Yes. I feel free, like my head has cleared a lot. I feel ready to do anything. I love being comfortable in my birth sex.
Very cheesy, ik.
But real talk, I haven't been any happier than when I detransitioned. During my transition, I never felt female, like, at all. So it's nice to realise why I've been feeling that way. I've always felt depressed during my transition. I never wanted to get out of bed and I was overeating a lot. I almost lost my mother due to DV and the perpetrator so my depression got worse. We also had to flee our state. Now, I just feel free.
I have been detranstioning for 7 months (being on lucrin/lupron for 4 years and estrogen for 4 months). Since reflecting on that period, hormone blockers and cross-sex hormones, while I was happy, didn't alleviate my gender dysphoria that much. I would think about cutting off my genitalia everyday and would constantly fixate on the female image. But it wasn't until i was 3 months on estrogen that I realised that I couldn't be a female and I accepted that I'm supposed to be male. After stopping all treatment, my mental health has since improved by a landslide.
But enough rambling. To answer you're questions, transitioning didn't alleviate my gender dysphoria and I am much, much comfortable with being my natal sex. I feel much better mentally and I am working on all areas of my life. While I do still have some issues going on with how I want to be, I feel much better.
Now, I would recommend you to do some soul-searching. Ask yourself, Will I be happier if I transition? Will my problems go away? Why do I want to be the opposite sex? Is it because of gender dysphoria? Is it autogynephilia? If I was you, I wouldn't go on HRT. I would go seek a help of a professional to find alternatives to transitioning
Just know that you are loved and I support any decision that you come too ^^
It has been smooth sailing actually. My sister however has been a little hostile towards the topic of me detransitioning in the beginning but now she doesn't care as it is my choice. Plans going forward? Well, my endo said there is a possibility I'll have to go on testosterone treatment but she'll track my progress. I'm planning on going back to in person school within the next term (we have school terms in Australia, like the UK). Really the only expectations is my t levels going up. I'm in the process of moving atm so it's kinda difficult for me but I'll manage. Detransition was the best choice for me and I couldn't have been happier.
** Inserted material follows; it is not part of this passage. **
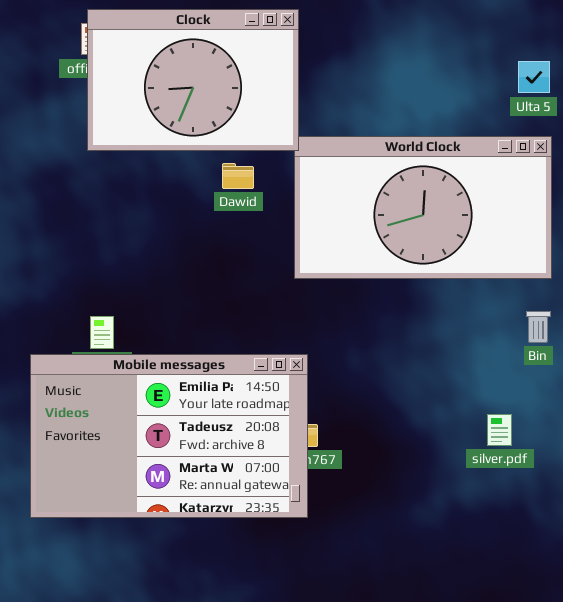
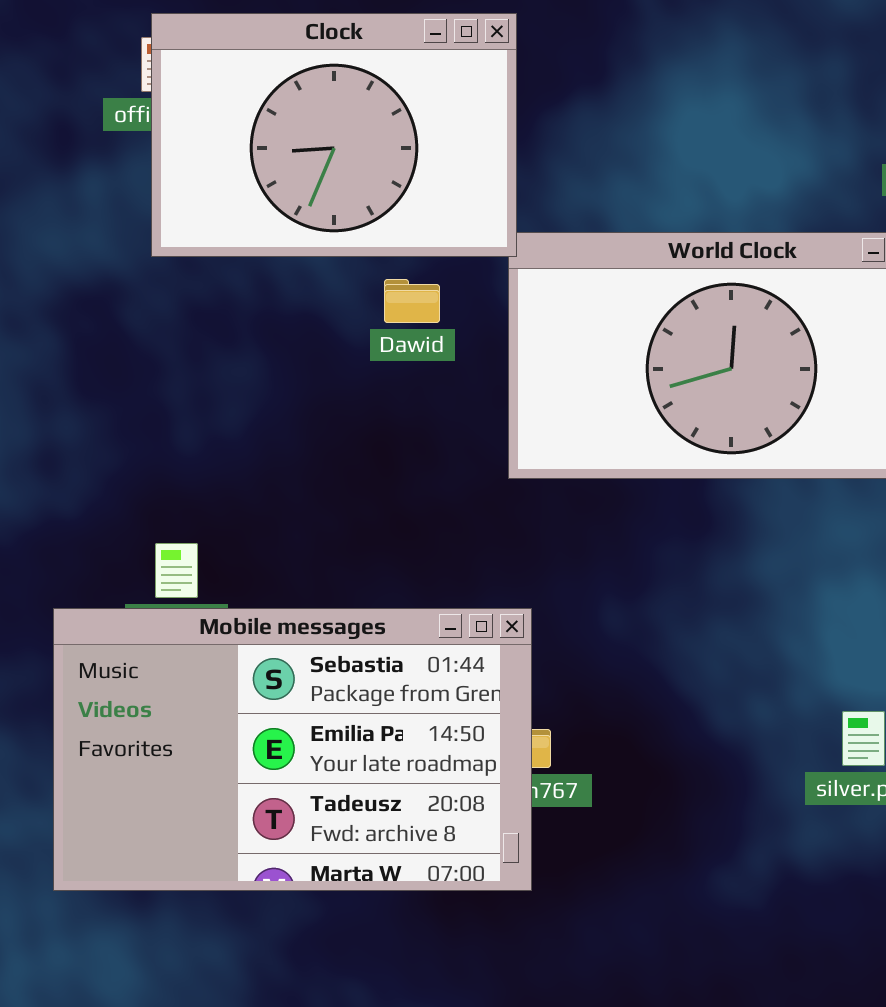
Mobile messages: [30,354,308,518] -> [53,608,532,891], scrolled up 1 row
Listen, just because you were born sick, doesn't mean you are less of a man! I was born with Invasive Pneumococcal Disease (IPD) and had to stay in the hospital for two weeks. I was born sick. Being a man is showing the world who you really are, not being afraid to be yourself, having motivation and being passionate about what you do, looking after your body and practicing good hygiene, staying humble, having compassion for people less fortunate than you and much more. I am happy to hear that you feel better detransitioning. I will forever support you know matter what. Sending light and love your way!